• _THE PROBLEM_: Convert the following listing into a Markdown table with the columns Row and Line. Number each line in sequence and omit blank lines.

** begin **

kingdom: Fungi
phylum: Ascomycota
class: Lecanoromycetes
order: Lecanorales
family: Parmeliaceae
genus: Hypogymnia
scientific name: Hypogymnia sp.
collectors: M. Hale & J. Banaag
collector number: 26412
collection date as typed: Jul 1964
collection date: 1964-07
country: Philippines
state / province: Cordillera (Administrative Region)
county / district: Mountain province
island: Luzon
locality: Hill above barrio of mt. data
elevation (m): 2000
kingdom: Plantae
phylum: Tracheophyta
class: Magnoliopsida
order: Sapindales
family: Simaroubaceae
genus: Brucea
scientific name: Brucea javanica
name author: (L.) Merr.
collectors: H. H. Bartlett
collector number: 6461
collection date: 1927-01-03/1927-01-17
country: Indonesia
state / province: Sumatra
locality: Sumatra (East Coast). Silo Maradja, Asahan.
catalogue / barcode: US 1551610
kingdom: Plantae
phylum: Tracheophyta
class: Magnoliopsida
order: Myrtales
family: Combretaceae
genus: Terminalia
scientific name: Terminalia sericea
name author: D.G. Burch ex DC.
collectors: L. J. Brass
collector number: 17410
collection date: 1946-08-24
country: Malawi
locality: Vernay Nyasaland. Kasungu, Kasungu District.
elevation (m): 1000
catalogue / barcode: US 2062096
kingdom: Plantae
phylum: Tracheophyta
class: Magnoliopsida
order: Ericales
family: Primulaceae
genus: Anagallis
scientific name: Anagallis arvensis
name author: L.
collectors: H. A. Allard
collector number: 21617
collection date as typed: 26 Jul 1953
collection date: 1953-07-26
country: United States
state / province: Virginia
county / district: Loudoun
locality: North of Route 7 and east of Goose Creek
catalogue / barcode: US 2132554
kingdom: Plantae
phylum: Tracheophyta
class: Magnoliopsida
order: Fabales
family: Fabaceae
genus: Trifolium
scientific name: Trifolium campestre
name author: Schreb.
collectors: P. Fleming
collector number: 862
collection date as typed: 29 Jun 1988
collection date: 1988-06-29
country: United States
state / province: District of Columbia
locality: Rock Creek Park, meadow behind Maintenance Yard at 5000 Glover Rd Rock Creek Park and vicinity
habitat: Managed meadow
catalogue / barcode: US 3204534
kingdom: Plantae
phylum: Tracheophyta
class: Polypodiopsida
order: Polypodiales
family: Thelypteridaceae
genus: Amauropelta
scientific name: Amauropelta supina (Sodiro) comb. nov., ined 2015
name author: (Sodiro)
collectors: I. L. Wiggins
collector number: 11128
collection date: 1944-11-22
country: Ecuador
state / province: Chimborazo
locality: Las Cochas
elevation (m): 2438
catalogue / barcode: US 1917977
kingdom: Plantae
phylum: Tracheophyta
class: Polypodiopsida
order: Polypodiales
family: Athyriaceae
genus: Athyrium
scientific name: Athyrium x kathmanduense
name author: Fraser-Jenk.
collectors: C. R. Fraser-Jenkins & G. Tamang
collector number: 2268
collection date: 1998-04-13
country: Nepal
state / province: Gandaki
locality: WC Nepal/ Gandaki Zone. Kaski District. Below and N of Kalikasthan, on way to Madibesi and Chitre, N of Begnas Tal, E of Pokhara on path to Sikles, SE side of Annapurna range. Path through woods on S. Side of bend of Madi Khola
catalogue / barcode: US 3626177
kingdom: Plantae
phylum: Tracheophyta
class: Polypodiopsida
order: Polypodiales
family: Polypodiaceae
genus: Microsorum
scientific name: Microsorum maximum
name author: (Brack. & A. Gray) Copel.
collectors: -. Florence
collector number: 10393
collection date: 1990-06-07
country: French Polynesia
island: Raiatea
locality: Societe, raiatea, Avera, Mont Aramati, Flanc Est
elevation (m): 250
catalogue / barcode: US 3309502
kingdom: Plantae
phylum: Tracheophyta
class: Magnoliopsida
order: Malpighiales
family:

** end **

• _RESULT OF THIS TASK_:
| Row | Line |
|---|---|
| 1 | kingdom: Fungi |
| 2 | phylum: Ascomycota |
| 3 | class: Lecanoromycetes |
| 4 | order: Lecanorales |
| 5 | family: Parmeliaceae |
| 6 | genus: Hypogymnia |
| 7 | scientific name: Hypogymnia sp. |
| 8 | collectors: M. Hale & J. Banaag |
| 9 | collector number: 26412 |
| 10 | collection date as typed: Jul 1964 |
| 11 | collection date: 1964-07 |
| 12 | country: Philippines |
| 13 | state / province: Cordillera (Administrative Region) |
| 14 | county / district: Mountain province |
| 15 | island: Luzon |
| 16 | locality: Hill above barrio of mt. data |
| 17 | elevation (m): 2000 |
| 18 | kingdom: Plantae |
| 19 | phylum: Tracheophyta |
| 20 | class: Magnoliopsida |
| 21 | order: Sapindales |
| 22 | family: Simaroubaceae |
| 23 | genus: Brucea |
| 24 | scientific name: Brucea javanica |
| 25 | name author: (L.) Merr. |
| 26 | collectors: H. H. Bartlett |
| 27 | collector number: 6461 |
| 28 | collection date: 1927-01-03/1927-01-17 |
| 29 | country: Indonesia |
| 30 | state / province: Sumatra |
| 31 | locality: Sumatra (East Coast). Silo Maradja, Asahan. |
| 32 | catalogue / barcode: US 1551610 |
| 33 | kingdom: Plantae |
| 34 | phylum: Tracheophyta |
| 35 | class: Magnoliopsida |
| 36 | order: Myrtales |
| 37 | family: Combretaceae |
| 38 | genus: Terminalia |
| 39 | scientific name: Terminalia sericea |
| 40 | name author: D.G. Burch ex DC. |
| 41 | collectors: L. J. Brass |
| 42 | collector number: 17410 |
| 43 | collection date: 1946-08-24 |
| 44 | country: Malawi |
| 45 | locality: Vernay Nyasaland. Kasungu, Kasungu District. |
| 46 | elevation (m): 1000 |
| 47 | catalogue / barcode: US 2062096 |
| 48 | kingdom: Plantae |
| 49 | phylum: Tracheophyta |
| 50 | class: Magnoliopsida |
| 51 | order: Ericales |
| 52 | family: Primulaceae |
| 53 | genus: Anagallis |
| 54 | scientific name: Anagallis arvensis |
| 55 | name author: L. |
| 56 | collectors: H. A. Allard |
| 57 | collector number: 21617 |
| 58 | collection date as typed: 26 Jul 1953 |
| 59 | collection date: 1953-07-26 |
| 60 | country: United States |
| 61 | state / province: Virginia |
| 62 | county / district: Loudoun |
| 63 | locality: North of Route 7 and east of Goose Creek |
| 64 | catalogue / barcode: US 2132554 |
| 65 | kingdom: Plantae |
| 66 | phylum: Tracheophyta |
| 67 | class: Magnoliopsida |
| 68 | order: Fabales |
| 69 | family: Fabaceae |
| 70 | genus: Trifolium |
| 71 | scientific name: Trifolium campestre |
| 72 | name author: Schreb. |
| 73 | collectors: P. Fleming |
| 74 | collector number: 862 |
| 75 | collection date as typed: 29 Jun 1988 |
| 76 | collection date: 1988-06-29 |
| 77 | country: United States |
| 78 | state / province: District of Columbia |
| 79 | locality: Rock Creek Park, meadow behind Maintenance Yard at 5000 Glover Rd Rock Creek Park and vicinity |
| 80 | habitat: Managed meadow |
| 81 | catalogue / barcode: US 3204534 |
| 82 | kingdom: Plantae |
| 83 | phylum: Tracheophyta |
| 84 | class: Polypodiopsida |
| 85 | order: Polypodiales |
| 86 | family: Thelypteridaceae |
| 87 | genus: Amauropelta |
| 88 | scientific name: Amauropelta supina (Sodiro) comb. nov., ined 2015 |
| 89 | name author: (Sodiro) |
| 90 | collectors: I. L. Wiggins |
| 91 | collector number: 11128 |
| 92 | collection date: 1944-11-22 |
| 93 | country: Ecuador |
| 94 | state / province: Chimborazo |
| 95 | locality: Las Cochas |
| 96 | elevation (m): 2438 |
| 97 | catalogue / barcode: US 1917977 |
| 98 | kingdom: Plantae |
| 99 | phylum: Tracheophyta |
| 100 | class: Polypodiopsida |
| 101 | order: Polypodiales |
| 102 | family: Athyriaceae |
| 103 | genus: Athyrium |
| 104 | scientific name: Athyrium x kathmanduense |
| 105 | name author: Fraser-Jenk. |
| 106 | collectors: C. R. Fraser-Jenkins & G. Tamang |
| 107 | collector number: 2268 |
| 108 | collection date: 1998-04-13 |
| 109 | country: Nepal |
| 110 | state / province: Gandaki |
| 111 | locality: WC Nepal/ Gandaki Zone. Kaski District. Below and N of Kalikasthan, on way to Madibesi and Chitre, N of Begnas Tal, E of Pokhara on path to Sikles, SE side of Annapurna range. Path through woods on S. Side of bend of Madi Khola |
| 112 | catalogue / barcode: US 3626177 |
| 113 | kingdom: Plantae |
| 114 | phylum: Tracheophyta |
| 115 | class: Polypodiopsida |
| 116 | order: Polypodiales |
| 117 | family: Polypodiaceae |
| 118 | genus: Microsorum |
| 119 | scientific name: Microsorum maximum |
| 120 | name author: (Brack. & A. Gray) Copel. |
| 121 | collectors: -. Florence |
| 122 | collector number: 10393 |
| 123 | collection date: 1990-06-07 |
| 124 | country: French Polynesia |
| 125 | island: Raiatea |
| 126 | locality: Societe, raiatea, Avera, Mont Aramati, Flanc Est |
| 127 | elevation (m): 250 |
| 128 | catalogue / barcode: US 3309502 |
| 129 | kingdom: Plantae |
| 130 | phylum: Tracheophyta |
| 131 | class: Magnoliopsida |
| 132 | order: Malpighiales |
| 133 | family: |